Aim of the task:
From the first line of the entries below through the line holding "Products that are submitted", write out every line exactly, please, and leave out the pictures.

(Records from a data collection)
++++++++++

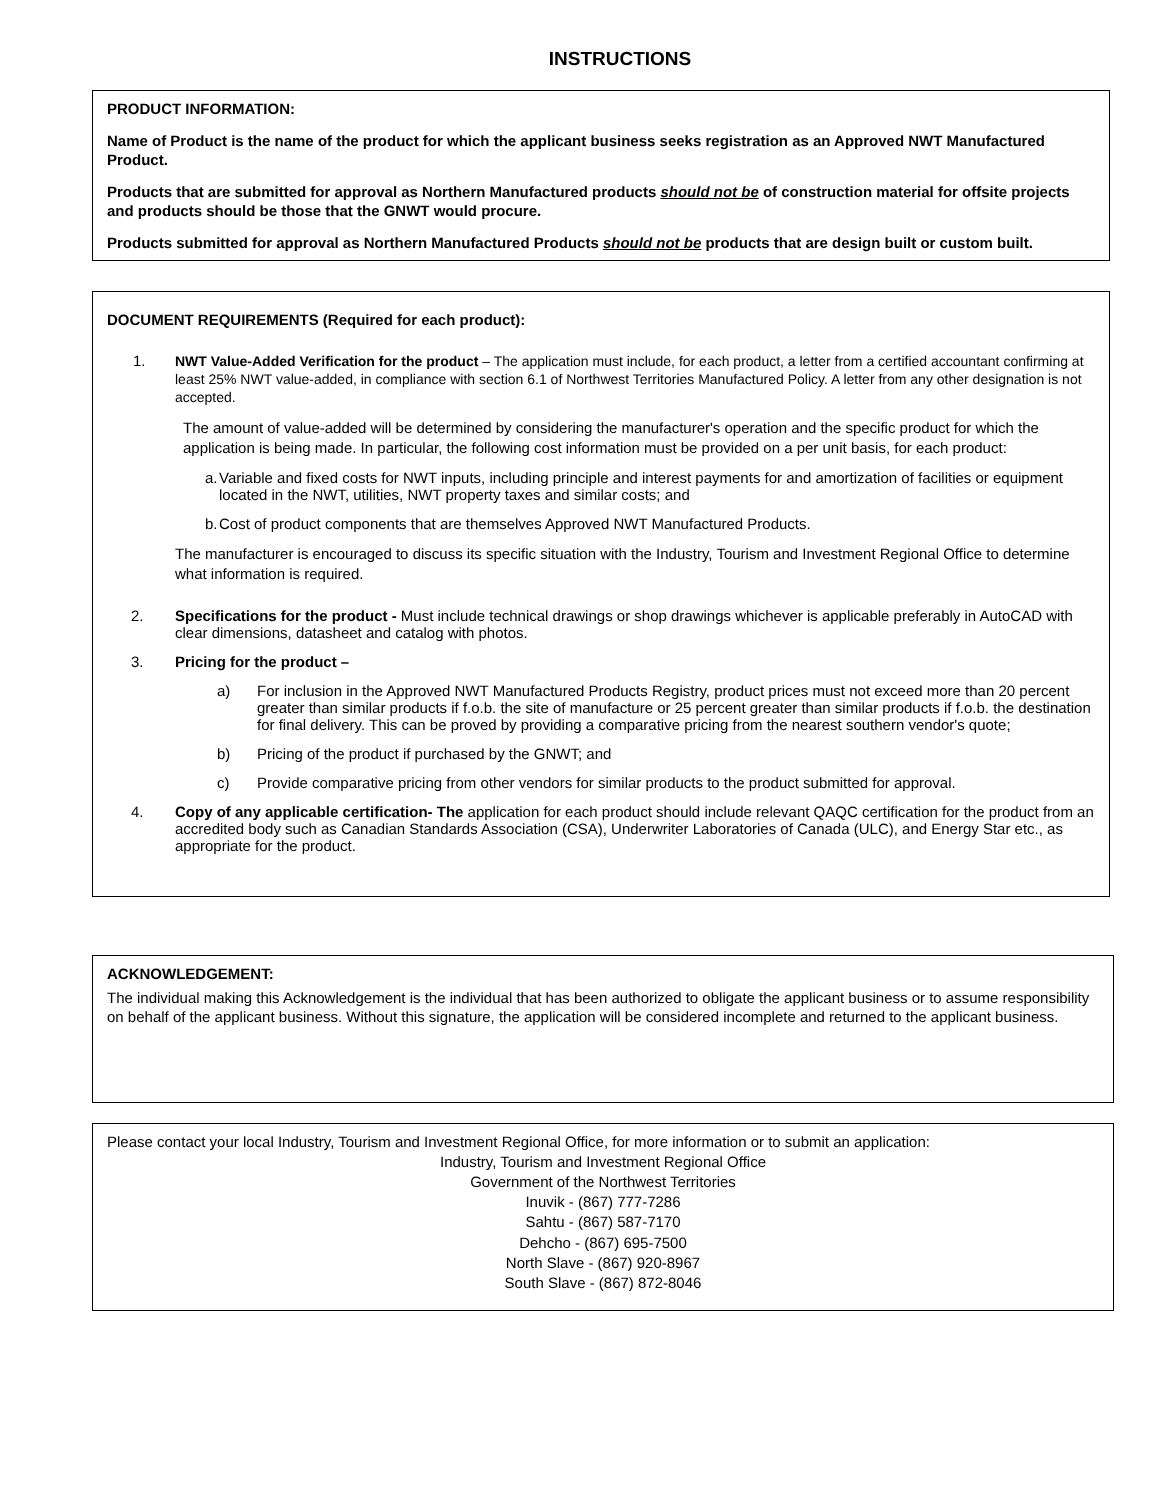INSTRUCTIONS
PRODUCT INFORMATION:
Name of Product is the name of the product for which the applicant business seeks registration as an Approved NWT Manufactured Product.
Products that are submitted for approval as Northern Manufactured products should not be of construction material for offsite projects and products should be those that the GNWT would procure.
Products submitted for approval as Northern Manufactured Products should not be products that are design built or custom built.
DOCUMENT REQUIREMENTS (Required for each product):
1.
NWT Value-Added Verification for the product – The application must include, for each product, a letter from a certified accountant confirming at least 25% NWT value-added, in compliance with section 6.1 of Northwest Territories Manufactured Policy. A letter from any other designation is not accepted.
The amount of value-added will be determined by considering the manufacturer's operation and the specific product for which the application is being made. In particular, the following cost information must be provided on a per unit basis, for each product:
a. Variable and fixed costs for NWT inputs, including principle and interest payments for and amortization of facilities or equipment located in the NWT, utilities, NWT property taxes and similar costs; and
b. Cost of product components that are themselves Approved NWT Manufactured Products.
The manufacturer is encouraged to discuss its specific situation with the Industry, Tourism and Investment Regional Office to determine what information is required.
2. Specifications for the product - Must include technical drawings or shop drawings whichever is applicable preferably in AutoCAD with clear dimensions, datasheet and catalog with photos.
3. Pricing for the product –
a) For inclusion in the Approved NWT Manufactured Products Registry, product prices must not exceed more than 20 percent greater than similar products if f.o.b. the site of manufacture or 25 percent greater than similar products if f.o.b. the destination for final delivery. This can be proved by providing a comparative pricing from the nearest southern vendor's quote;
b) Pricing of the product if purchased by the GNWT; and
c) Provide comparative pricing from other vendors for similar products to the product submitted for approval.
4. Copy of any applicable certification- The application for each product should include relevant QAQC certification for the product from an accredited body such as Canadian Standards Association (CSA), Underwriter Laboratories of Canada (ULC), and Energy Star etc., as appropriate for the product.
ACKNOWLEDGEMENT:
The individual making this Acknowledgement is the individual that has been authorized to obligate the applicant business or to assume responsibility on behalf of the applicant business. Without this signature, the application will be considered incomplete and returned to the applicant business.
Please contact your local Industry, Tourism and Investment Regional Office, for more information or to submit an application:
Industry, Tourism and Investment Regional Office
Government of the Northwest Territories
Inuvik - (867) 777-7286
Sahtu - (867) 587-7170
Dehcho - (867) 695-7500
North Slave - (867) 920-8967
South Slave - (867) 872-8046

++++++++++

Output for this exercise:
INSTRUCTIONS
PRODUCT INFORMATION:
Name of Product is the name of the product for which the applicant business seeks registration as an Approved NWT Manufactured Product.
Products that are submitted for approval as Northern Manufactured products should not be of construction material for offsite projects and products should be those that the GNWT would procure.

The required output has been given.